その後、ベンジャミン・フランクリンは、フィラデルフィア知事(Philadelphia governor)であるサー・ウィリアム・キース(Sir William Keith:1669年ー1749年)の勧めにより、ロンドン 行きを決意。

お金も、友人も、そして、何の伝手もないまま、ベンジャミン・フランクリンは、1724年(18歳)12月24日にロンドンに到着。

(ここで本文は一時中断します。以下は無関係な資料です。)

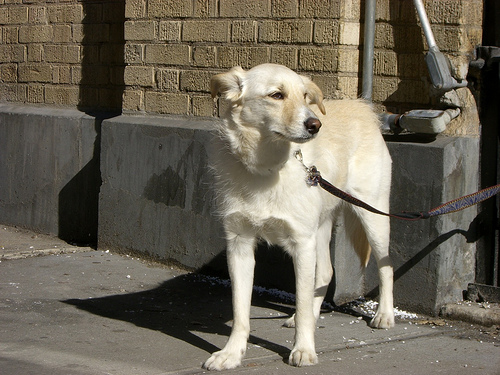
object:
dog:
[197, 62, 401, 372]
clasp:
[292, 147, 318, 187]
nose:
[305, 118, 322, 134]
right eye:
[268, 89, 285, 100]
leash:
[294, 143, 499, 219]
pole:
[356, 2, 377, 102]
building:
[4, 0, 500, 320]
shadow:
[52, 3, 125, 254]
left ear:
[302, 75, 324, 114]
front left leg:
[285, 222, 323, 368]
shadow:
[68, 238, 359, 358]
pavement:
[0, 222, 500, 371]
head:
[217, 61, 328, 144]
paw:
[201, 347, 241, 371]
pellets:
[359, 301, 375, 312]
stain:
[144, 144, 231, 212]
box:
[400, 110, 451, 134]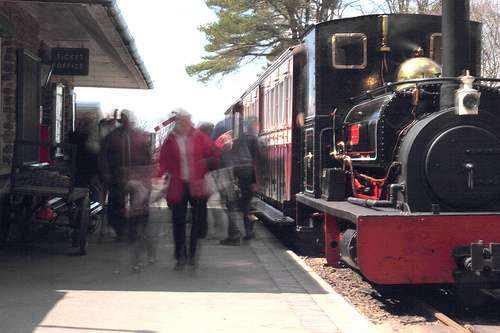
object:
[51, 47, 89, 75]
sign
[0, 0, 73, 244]
ticket office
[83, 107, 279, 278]
people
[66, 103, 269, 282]
focus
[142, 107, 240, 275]
lady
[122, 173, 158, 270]
child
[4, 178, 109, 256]
bench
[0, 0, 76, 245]
wall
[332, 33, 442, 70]
front windows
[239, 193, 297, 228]
loading dock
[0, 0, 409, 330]
train station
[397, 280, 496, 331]
tracks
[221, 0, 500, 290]
red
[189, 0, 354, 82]
tree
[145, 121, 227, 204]
red coat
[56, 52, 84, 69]
ticket office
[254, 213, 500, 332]
gravel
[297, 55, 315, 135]
passengers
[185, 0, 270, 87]
leaves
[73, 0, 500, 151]
sky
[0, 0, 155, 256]
building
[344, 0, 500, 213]
steam egine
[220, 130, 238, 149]
hand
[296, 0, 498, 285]
train engine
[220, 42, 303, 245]
passager car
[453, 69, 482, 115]
lantern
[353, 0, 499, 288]
front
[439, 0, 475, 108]
smoke stack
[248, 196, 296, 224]
boarding platform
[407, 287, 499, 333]
set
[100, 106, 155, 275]
pedestrian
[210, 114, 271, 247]
pedestrian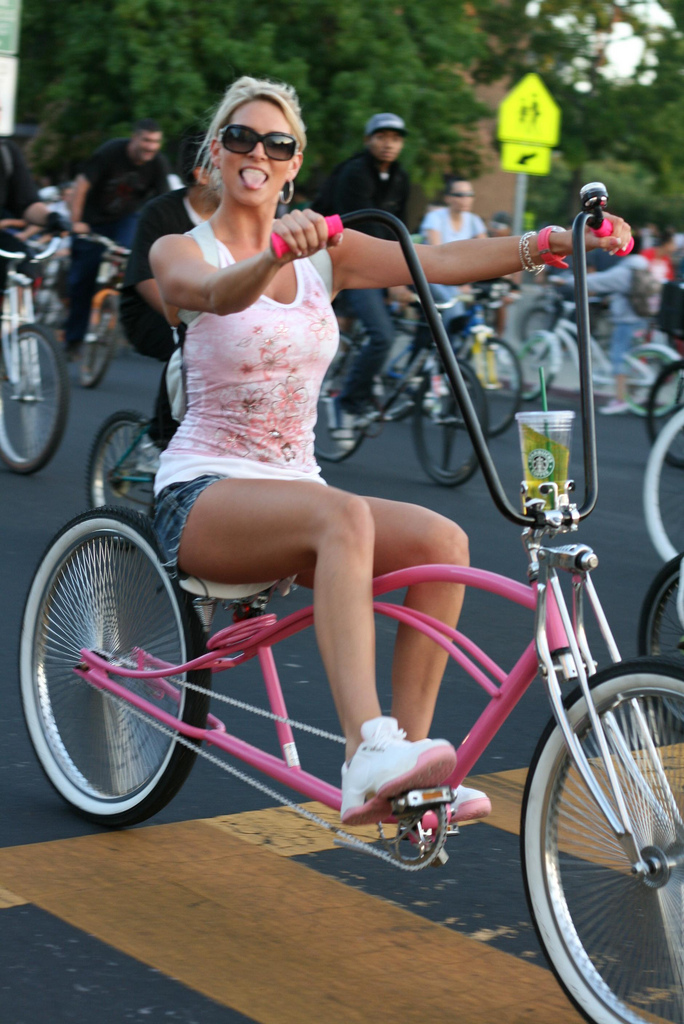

ナショナルポートレートギャラリー(National Portrait Gallery)で販売されている
エリザベス1世の肖像画の葉書
(Unknown English artist / 1600年頃 / Oil on panel
1273 mm x 997 mm) -
エリザベス1世は、王族しか着れない
イタチ科オコジョの毛皮をその身に纏っている。
オコジョの白い冬毛は、「純血」を意味しており、
実際、エリザベス1世は、英国の安定のために、
生涯、誰とも結婚しなかったので、「処女女王」と呼ばれた。
エリザベス1世の」赤毛」と「白塗りの化粧」は、
当時流行したものである。


テューダー朝の第5代かつ最後の君主であるエリザベス1世(Elizabeth I:1533年ー1603年 在位期間:1558年-1603年 → 2023年6月24日 / 7月2日付ブログで紹介済)による統治時、セントバーソロミュー修道院(Priory of St. Bartholomew)から英国国教会(Church of England)の教会へと変わったセントバーソロミュー・ザ・グレイト教会(The Priory Church of St. Bartholomew the Great → 2026年2月17日 / 2月19日付ブログで紹介済)は、教会の一部を印刷所に貸し出していた。


セントバーソロミュー・ザ・グレイト教会の
建物正面(西側)を見たところ
<筆者撮影>


セントバーソロミュー・ザ・グレイト教会の入口を示す看板
<筆者撮影>


ベンジャミン・フランクリンは、この印刷所の店主であるサミュエル・パルマー(Samuel Palmer)に植字工(compositor / typesetter)として雇われて、1725年から働き始めた。この植字工が、ベンジャミン・フランクリンにとって、ロンドンにおける最初の仕事だった。


ベンジャミン・フランクリンの渡英300周年を記念して、
セントバーソロミュー・ザ・グレイト教会が印刷した冊子から抜粋
(Photo by samleven on free images.com /
Statue by Joseph Brown)


ベンジャミン・フランクリンがサミュエル・パルマーの下で植字工として働いたのは、1年に満たず、1726年(20歳)に、彼は英国からフィラデルフィアへ戻り、印刷業を再開したのである。